In the RF model, TiO2 emerged as the most influential feature for celadon classification. A high TiO2 content consistently showed positive contributions, indicating that elevated TiO2 concentrations resulted in increased probability of celadon classification; conversely, low TiO2 levels contributed negatively. In addition, Fe2O3 demonstrated the second-highest contribution in celadon classification. The presence of low levels of Fe2O3 has been demonstrated to exert a detrimental influence on the classification of celadon, while intermediate levels have been shown to exert a positive influence.

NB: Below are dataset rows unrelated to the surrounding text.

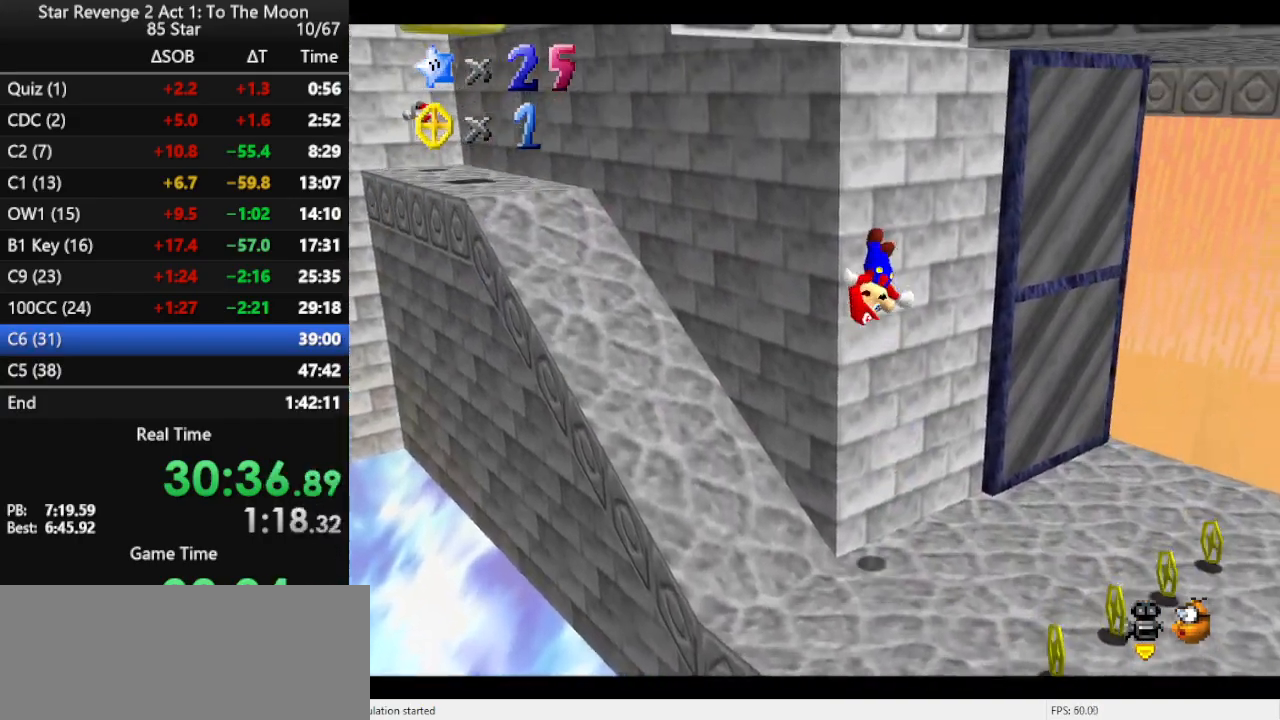
{"buttons": ["A"], "left_stick": "down-right", "events": [[100, "A", "down"], [133, "left_stick", "right"], [400, "A", "up"], [433, "A", "down"], [433, "left_stick", "down-right"]]}
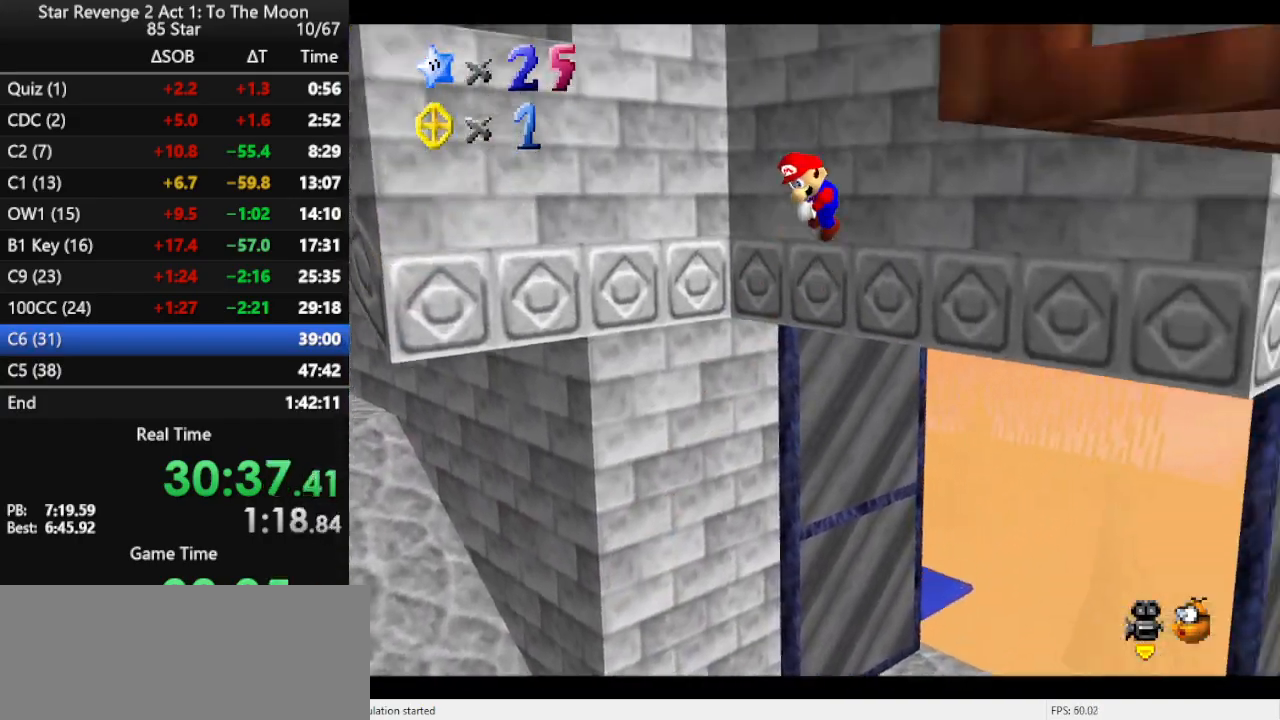
{"buttons": [], "left_stick": "right", "events": [[233, "left_stick", "right"], [433, "A", "up"]]}
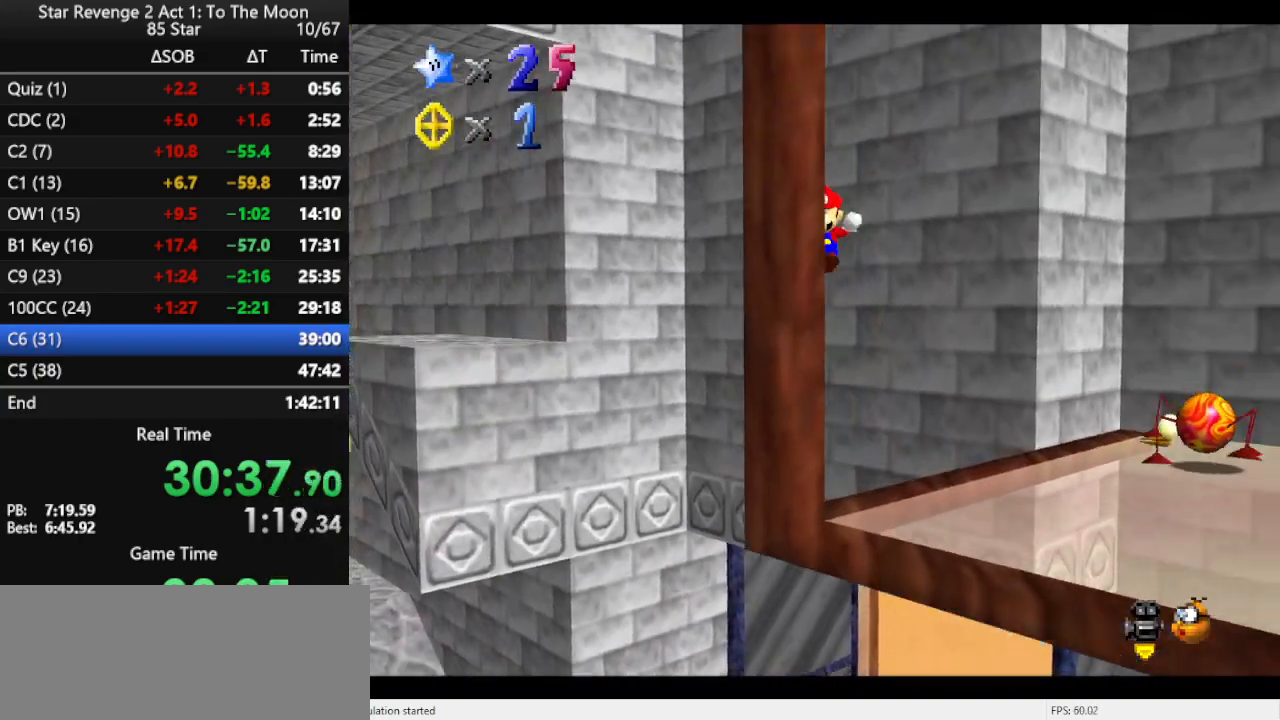
{"buttons": [], "left_stick": "up-right", "events": [[67, "C_LEFT", "down"], [167, "C_LEFT", "up"], [233, "C_LEFT", "down"], [233, "left_stick", "up-right"], [333, "C_LEFT", "up"]]}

However, in the buncheong classification, higher Fe2O3 concentrations exhibited a strong association with increased classification probability. This contrasting behavior suggests that Fe2O3 content serves as a hierarchical classification marker: high concentrations favor buncheong, whereas low concentrations are indicative of white porcelain, and intermediate values are more characteristic of celadon. TiO2 also functioned as a hierarchical classification marker, with intermediate values positively contributing to buncheong classification, high values to celadon, and low values to white porcelain. P2O5 and Na2O, while not appearing among the top-ranked features in white porcelain classification, exhibited contrasting concentration distributions between celadon and buncheong, indicating their partial contribution to differentiating these two ceramic types. The inverse relationship observed in the SHAP distributions underscores the role of P2O5 and Na2O as complementary features that distinguish these two stylistically similar ceramic types.
In the case of white porcelain, the SHAP distributions for TiO2 and Fe2O3 showed clear bimodal patterns, with low oxide concentrations contributing strongly and positively to the white porcelain classification. This dichotomous pattern reflects the well-known use of high-purity white clay in white porcelain production, where the removal of coloring oxides such as TiO2 and Fe2O3 enhances whiteness. These findings corroborate the classification rules learned by RF models and align closely with established knowledge on production techniques of Joseon white porcelain28,55.
In contrast, the PCA–LDA model showed different feature contribution patterns, placing greater importance on Al2O3 and SiO2 rather than key coloring oxides such as TiO2 and Fe2O3. As illustrated in Fig. 5 (right), these coloring oxides showed relatively low importance compared to RF and lacked clear directional separation. This suggests that PCA–LDA, due to its linear structure, was less effective at capturing the compositional characteristics most relevant to ceramic classification.
Taken together, the SHAP beeswarm plots provide a detailed explanation of how the elemental composition influences the ceramic classification. In addition to validating the predictive mechanisms of high-performing models such as RF, they also expose the interpretive limitations of lower-performing algorithms. Additionally, they demonstrate the potential of SHAP analysis to link ML outputs with archaeometric knowledge, providing explainable and data-driven insights into ceramic production technologies.
External test dataset validation
To assess the generalizability of the models, an external dataset that was not used for training or internal validation was evaluated (Table 3). The RF model achieved the highest accuracy (93.2%), followed by XGB (91.5%) and SVM (91.5%), consistent with the internal test results and indicating robust generalization capability across independently sourced samples.
The confusion matrices (Fig. 6) provide a detailed view of class-specific performance. Tree-based models, RF and XGB, demonstrated strong performance in classifying white porcelain, whereas PCA-LDA and SVM, which construct high-dimensional decision boundaries, performed comparatively better for celadon and buncheong but were comparatively weaker for white porcelain. These differences highlight the methodological distinctions inherent in each model.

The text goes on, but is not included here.